The map shows the country in its entirety, but with California taking up the entire west coast and about one third of the western interior. The two parts are colored vibrant yellow (California) and red (rest of the country), creating an immediate and sharp contrast. The only exceptions to this distinction are a small swathe of Mexico colored green, and a seemingly toxic Florida in a dark and ominous black. The separation of Florida from the rest of the country is, of course, only in the minds of Californians, who according to this rendition perceive the state as a hurricane-riddled, crocodile-infested swamp, in which only death reigns. The mapmaker has skillfully deployed simple yet effective comic imagery and evocative labels.
California is the area most adorned with pictorial and cartographic details, whereas the rest of the country has been mostly reduced to its larger cities. The bulk of the United States nevertheless contains multiple humorous elements, such as freezing inuits with penguins, carpetbaggers, and bugs. Many of the states have been relegated to the far north of the country and diminished significantly in size. The central mass of the country is condescendingly labeled: ‘Unexplored. Unimportant anyway; Not in California.’ Cutting across it all is a large yellow arrow that extends from New York City to the Californian border and reads: ‘About 200, delightful, easy miles.’
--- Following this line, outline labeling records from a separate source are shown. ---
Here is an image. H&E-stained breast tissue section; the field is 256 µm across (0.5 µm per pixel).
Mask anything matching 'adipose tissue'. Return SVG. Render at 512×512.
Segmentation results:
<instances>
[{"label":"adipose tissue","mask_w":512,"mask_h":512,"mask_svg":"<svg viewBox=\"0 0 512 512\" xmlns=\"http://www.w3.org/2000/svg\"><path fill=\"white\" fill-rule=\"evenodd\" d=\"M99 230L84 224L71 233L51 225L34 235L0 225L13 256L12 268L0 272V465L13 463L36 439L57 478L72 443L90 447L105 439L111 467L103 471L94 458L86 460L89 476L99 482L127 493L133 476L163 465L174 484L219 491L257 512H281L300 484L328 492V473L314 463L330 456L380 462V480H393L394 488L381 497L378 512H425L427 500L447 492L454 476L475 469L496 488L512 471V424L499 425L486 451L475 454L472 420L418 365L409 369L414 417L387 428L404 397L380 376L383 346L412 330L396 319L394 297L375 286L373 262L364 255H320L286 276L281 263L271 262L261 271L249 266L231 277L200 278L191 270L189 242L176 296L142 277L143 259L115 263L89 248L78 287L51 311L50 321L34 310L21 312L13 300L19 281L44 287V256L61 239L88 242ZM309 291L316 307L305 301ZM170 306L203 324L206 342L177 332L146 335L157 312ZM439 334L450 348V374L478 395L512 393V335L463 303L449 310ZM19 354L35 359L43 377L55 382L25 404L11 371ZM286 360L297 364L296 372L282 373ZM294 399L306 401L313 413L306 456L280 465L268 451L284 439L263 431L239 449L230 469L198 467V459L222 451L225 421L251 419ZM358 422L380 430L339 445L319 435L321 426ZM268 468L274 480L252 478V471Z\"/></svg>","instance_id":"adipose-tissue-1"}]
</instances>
Within California itself we find countless images and labels. In fact, it has been illustrated to such a degree that the already artificially enlarged space is entirely filled with decoration. Here we find everything and anything that one might associate with California: movie stars, cowboys, beach babes, mariachis, oranges, mission buildings, canyons, and forests (and the list goes on). Even naturally favorable physiographic features such as the Bay of San Diego have been enlarged and supplied with fawning descriptions, in this case as the ‘World’s finest harbor’.
There is no reservation or humility here. All that is good and beautiful can be found in the sunshine state of California.
Cartographer(s):
Oren Arnold (1900-1980) was an American journalist, novelist and humorist, who mostly worked in Texas (Houston Chronicle & El Paso Times) and Arizona (The Arizona Republic). In addition to his work as a newspaperman and occasional caricaturist, Arnold wrote 80 Western novels.
Condition Description
Dark impression with some bleed-through visible on the verso.
References
The OCLC lists only one institutional holding, at the Newberry Library in Chicago (#1029765372). To this can be added a copy in the David Rumsey Historical Map Collection at Stanford University (#8146.000).